Request » Render the text in all the rows below as a JSON list of strings, one string per line, with blank lines dropped. Leave the pictures out of your answer.

Provided information Block Start

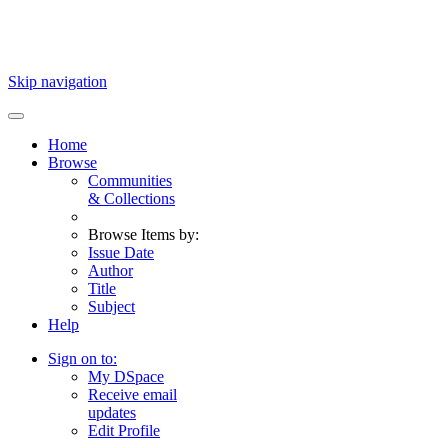
Skip navigation
Home
Browse
Communities
& Collections
Browse Items by:
Issue Date
Author
Title
Subject
Help
Sign on to:
My DSpace
Receive email
updates
Edit Profile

Provided information Block End

Result »
[
  "Skip navigation",
  "Home",
  "Browse",
  "Communities",
  "& Collections",
  "Browse Items by:",
  "Issue Date",
  "Author",
  "Title",
  "Subject",
  "Help",
  "Sign on to:",
  "My DSpace",
  "Receive email",
  "updates",
  "Edit Profile"
]